## Text for analysis

As mayor, Craig was responsible for crafting the city’s overall strategy to reduce homelessness, but her office controlled only a

small portion of the resources to do so. “It was really interesting to get a sense as to what the total spend was and to understand where that money was going,” she said. While Craig did not have direct control over the purse strings of many of these programs, she could use her perch atop city hall to help coordinate the bevy of service providers in Manchester.

Recognizing the challenges of having so many organizations providing services to the city’s homeless community, Bilmes’s team saw an opportunity to more effectively coordinate the work of these stakeholders. Hallock began tackling this challenge over the summer as a BHCLI fellow in Manchester. “The operational challenges demonstrated the need for more effective cross-sector collaboration to break down silos,” said Hallock, who spent the summer researching the feasibility of implementing a crosssectoral dashboard to track and coordinate homelessness services throughout the city. “Everyone has their own assessment, and everyone has their own approach, and what is hard to see is that, if they coordinated these, it might be better than anything they had before,” Hallock offered.

Another field lab student, Allen Lien, also received support from BHCLI to continue his work in Manchester over the summer. Lien is a medical doctor who worked in sub-Saharan Africa before moving to Boston to pursue a doctorate in public health. He spent much of his summer examining why Manchester’s public schools had seen a spike in the number of homeless students enrolled, as have many communities across the state. “I wanted to understand why this number is growing and what kinds of services could be integrated in the existing school system so that we can better serve these students and their extended families,” said Lien. He focused on interviewing school nurses and social workers to understand if increased coordination of services would help better identify families who might be at risk of falling into homelessness.

For both Hallock and Lien, the experience working in Manchester with Craig and her team has been a capstone of their time at Harvard. Though neither of them is a stranger to working with government bureaucracy, they both marveled at how Craig and her staff opened the doors of city hall to them and invited them to be a part of her efforts to address homelessness in Manchester. “We were allowed to reach as far up and down in the ranks of government as we needed,” recalled Hallock. “And that was a very cool experience.”

* * *Craig has made the most of the yearlong mayoral program by breaking down negotiation techniques with Harvard faculty, bouncing ideas for the regional airport off of other mayors, and workshopping how she communicates with the public and with her staff. And, her participation in the program has given her office, a hardworking staff of just three people, additional insight into how to address some of Manchester’s most intractable problems.

Reflecting on her year with the Bloomberg Harvard City Leadership Initiative, Craig said, “The relationships that I’ve formed, not only with the mayors, but with the staff from Harvard and from Bloomberg, have been instrumental in how we have changed and operated in this office.”

For the students and faculty who have worked with and gotten to know this reluctant politician, Craig and her work in Manchester have left a lasting impression. “Everywhere we go in Manchester, people of all walks of life come over to hug her. She is beloved and it’s clear why: she loves the city and everyone there,” observed Bilmes. For the initiative’s next mayoral cohort, she’s left some big shoes to fill.

## Aim of the task
In the text about Manchester's work on homelessness, how many people make up the staff of Craig's office?

## Recorded data

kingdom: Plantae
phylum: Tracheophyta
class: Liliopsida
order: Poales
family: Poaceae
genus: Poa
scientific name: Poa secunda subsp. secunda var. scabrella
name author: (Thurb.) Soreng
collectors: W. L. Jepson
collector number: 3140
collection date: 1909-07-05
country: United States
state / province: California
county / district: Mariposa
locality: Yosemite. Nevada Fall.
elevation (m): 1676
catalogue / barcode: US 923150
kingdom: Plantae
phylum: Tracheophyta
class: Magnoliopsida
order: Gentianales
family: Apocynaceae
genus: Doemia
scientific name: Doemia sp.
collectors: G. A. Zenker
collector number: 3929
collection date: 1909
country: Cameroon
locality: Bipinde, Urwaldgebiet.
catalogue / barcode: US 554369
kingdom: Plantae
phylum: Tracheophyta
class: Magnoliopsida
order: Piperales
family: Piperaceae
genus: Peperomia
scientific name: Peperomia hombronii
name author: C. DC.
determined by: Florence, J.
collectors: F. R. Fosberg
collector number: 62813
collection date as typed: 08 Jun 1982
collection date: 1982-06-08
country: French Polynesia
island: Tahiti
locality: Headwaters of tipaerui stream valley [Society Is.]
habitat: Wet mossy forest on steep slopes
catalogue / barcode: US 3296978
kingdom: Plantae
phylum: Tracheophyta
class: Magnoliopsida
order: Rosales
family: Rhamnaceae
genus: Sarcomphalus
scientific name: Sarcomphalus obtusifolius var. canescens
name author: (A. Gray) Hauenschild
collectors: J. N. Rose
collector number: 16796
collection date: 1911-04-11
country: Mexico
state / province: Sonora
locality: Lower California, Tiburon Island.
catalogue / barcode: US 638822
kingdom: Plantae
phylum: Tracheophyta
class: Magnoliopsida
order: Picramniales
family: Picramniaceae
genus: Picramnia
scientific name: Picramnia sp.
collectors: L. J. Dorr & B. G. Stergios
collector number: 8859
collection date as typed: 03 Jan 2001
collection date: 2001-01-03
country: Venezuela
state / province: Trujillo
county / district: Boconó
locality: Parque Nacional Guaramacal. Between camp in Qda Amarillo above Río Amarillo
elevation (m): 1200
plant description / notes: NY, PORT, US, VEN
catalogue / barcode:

## Exercise result
Three people.